The DSL debug API also exposes a read-only listing of the OAL rules loaded by an OAP node, used by the debugger UI's rule picker:
| Verb | Path | Purpose |
|---|---|---|
| GET | /runtime/oal/files | List the OAL files this OAP loaded at boot, with their sources and registered rules. |
| GET | /runtime/oal/files/{name} | Raw OAL content (UTF-8 text, classpath-bound). |
| GET | /runtime/oal/rules/{source} | Rules registered against a single source (debug-key resolver). |
These do not require injectionEnabled=true — they are pure metadata.
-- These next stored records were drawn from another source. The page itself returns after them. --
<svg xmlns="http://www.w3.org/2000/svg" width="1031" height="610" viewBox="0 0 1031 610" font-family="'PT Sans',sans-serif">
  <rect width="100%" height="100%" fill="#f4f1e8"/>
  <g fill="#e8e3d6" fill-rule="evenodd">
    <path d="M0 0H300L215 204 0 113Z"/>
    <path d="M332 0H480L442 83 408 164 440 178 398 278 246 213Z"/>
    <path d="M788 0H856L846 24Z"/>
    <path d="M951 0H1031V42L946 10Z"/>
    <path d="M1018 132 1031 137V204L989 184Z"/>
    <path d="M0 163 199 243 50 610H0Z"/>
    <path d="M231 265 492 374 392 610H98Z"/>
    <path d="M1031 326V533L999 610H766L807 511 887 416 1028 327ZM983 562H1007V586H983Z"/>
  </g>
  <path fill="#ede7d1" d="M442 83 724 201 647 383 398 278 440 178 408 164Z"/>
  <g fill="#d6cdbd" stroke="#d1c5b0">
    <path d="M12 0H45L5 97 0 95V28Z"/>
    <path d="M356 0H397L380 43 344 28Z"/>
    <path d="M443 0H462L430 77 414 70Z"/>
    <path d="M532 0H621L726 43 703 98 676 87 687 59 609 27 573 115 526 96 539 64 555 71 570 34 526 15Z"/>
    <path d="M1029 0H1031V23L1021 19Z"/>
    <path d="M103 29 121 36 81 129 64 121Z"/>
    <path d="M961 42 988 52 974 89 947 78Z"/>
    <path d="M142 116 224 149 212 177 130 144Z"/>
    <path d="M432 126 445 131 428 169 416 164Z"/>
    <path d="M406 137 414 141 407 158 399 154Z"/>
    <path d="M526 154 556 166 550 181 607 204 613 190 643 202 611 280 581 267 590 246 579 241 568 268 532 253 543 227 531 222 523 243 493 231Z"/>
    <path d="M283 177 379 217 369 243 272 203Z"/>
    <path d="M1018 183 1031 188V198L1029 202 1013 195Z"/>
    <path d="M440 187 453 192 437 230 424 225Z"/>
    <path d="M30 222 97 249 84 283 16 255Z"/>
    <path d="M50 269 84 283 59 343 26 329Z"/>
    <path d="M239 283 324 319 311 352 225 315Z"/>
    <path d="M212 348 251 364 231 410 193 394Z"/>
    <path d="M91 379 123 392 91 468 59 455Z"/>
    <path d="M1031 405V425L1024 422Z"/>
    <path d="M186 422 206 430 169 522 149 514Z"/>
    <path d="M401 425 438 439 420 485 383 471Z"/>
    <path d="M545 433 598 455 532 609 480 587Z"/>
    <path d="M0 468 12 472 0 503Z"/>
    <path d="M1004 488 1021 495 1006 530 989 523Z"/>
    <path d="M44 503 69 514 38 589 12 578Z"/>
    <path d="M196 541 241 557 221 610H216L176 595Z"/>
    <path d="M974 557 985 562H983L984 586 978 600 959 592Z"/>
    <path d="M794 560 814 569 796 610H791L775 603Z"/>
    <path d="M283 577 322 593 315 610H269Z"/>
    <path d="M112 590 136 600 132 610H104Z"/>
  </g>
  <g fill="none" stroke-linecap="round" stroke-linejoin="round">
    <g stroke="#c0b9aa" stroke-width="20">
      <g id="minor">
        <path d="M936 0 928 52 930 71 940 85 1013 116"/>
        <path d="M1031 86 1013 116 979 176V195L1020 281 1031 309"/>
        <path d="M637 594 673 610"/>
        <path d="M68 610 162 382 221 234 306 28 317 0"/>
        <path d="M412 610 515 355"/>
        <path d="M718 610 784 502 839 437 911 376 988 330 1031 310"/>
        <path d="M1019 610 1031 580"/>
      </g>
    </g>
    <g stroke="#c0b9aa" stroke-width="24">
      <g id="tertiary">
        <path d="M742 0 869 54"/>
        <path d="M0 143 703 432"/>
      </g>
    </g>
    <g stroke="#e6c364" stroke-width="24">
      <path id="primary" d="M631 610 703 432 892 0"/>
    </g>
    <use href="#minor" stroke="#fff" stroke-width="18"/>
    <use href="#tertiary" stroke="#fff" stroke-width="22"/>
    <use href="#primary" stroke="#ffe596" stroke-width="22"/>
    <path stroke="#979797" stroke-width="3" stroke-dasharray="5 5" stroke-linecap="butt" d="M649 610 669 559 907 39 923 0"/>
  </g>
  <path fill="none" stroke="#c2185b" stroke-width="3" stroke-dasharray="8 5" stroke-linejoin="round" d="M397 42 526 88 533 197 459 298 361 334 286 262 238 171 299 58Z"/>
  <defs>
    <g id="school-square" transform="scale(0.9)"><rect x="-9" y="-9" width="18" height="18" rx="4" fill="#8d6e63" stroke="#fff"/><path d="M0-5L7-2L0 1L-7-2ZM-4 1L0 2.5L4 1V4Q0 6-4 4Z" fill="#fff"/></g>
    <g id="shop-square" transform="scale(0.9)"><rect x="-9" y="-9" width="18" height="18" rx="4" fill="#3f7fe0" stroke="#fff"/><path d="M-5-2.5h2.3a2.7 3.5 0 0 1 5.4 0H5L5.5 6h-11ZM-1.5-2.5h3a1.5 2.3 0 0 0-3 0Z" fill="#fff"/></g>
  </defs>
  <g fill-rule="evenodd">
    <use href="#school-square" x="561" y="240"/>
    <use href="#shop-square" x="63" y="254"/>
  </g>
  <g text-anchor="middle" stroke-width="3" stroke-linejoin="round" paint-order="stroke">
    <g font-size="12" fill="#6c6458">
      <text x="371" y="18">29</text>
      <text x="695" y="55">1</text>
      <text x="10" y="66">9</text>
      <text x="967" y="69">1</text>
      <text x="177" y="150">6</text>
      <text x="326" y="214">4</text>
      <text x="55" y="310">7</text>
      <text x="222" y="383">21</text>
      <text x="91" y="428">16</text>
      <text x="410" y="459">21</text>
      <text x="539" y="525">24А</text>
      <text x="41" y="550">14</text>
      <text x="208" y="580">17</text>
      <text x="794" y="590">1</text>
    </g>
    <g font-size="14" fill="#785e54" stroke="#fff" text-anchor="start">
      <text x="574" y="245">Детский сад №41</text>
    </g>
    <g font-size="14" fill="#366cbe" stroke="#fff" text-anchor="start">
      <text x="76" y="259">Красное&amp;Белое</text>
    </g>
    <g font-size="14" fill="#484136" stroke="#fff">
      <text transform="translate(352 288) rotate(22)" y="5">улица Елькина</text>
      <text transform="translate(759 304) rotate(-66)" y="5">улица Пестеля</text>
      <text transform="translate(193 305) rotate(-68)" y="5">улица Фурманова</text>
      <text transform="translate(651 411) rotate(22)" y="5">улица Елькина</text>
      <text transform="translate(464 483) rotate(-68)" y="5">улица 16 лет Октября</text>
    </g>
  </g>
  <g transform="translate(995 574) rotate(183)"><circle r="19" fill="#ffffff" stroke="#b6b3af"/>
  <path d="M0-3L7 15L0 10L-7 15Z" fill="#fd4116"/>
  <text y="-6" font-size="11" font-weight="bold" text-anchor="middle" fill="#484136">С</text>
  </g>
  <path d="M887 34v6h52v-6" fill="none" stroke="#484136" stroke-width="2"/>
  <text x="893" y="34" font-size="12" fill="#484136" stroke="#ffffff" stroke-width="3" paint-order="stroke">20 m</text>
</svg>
Common across DSLs. Per-DSL pages list any DSL-specific failures.
| Response | Meaning |
|---|---|
400 invalid_catalog | Wire catalog doesn't match any known DSL. |
400 missing_param | name, ruleName, or clientId query param missing. clientId is required so the receiving node can clean up the prior session bound to it before installing a new one. |
400 invalid_limits | recordCap / retentionMillis outside the per-session bounds (see above). |
429 too_many_sessions | Active-session ceiling on the receiving node (200) is full. Stop a session or wait for retention. |
404 rule_not_found | No live DSL artifact for (catalog, name, ruleName) on any reachable OAP node — every node and peer reported NOT_LOCAL. The 404 body carries peers[] so operators can see which OAP rejected what. |
404 session_not_found | Session id unknown to every reachable OAP node — never created, retention timed out, or already stopped. |
503 injection_disabled | injectionEnabled=false; capture is permanently off until OAP restarts with the flag on. |
500 registry_misconfigured | A recorder factory wiring bug — file an issue. |
See Configuration vocabulary for the full table. The DSL-debug-relevant keys:
| Key | Default | Purpose |
|---|---|---|
SW_ADMIN_SERVER | default | Shared admin HTTP host. On by default; set empty to disable. |
SW_DSL_DEBUGGING | (empty) | Enables the DSL debug API. |
SW_DSL_DEBUGGING_INJECTION_ENABLED | true | Boot-time codegen switch. Set false to disable probes. |
SECURITY: capture payloads include sensitive operational state (raw log bodies, parsed maps, MAL builder state, OAL source events). Treat the admin port as authenticated infrastructure — see Admin API readme — Security Notice.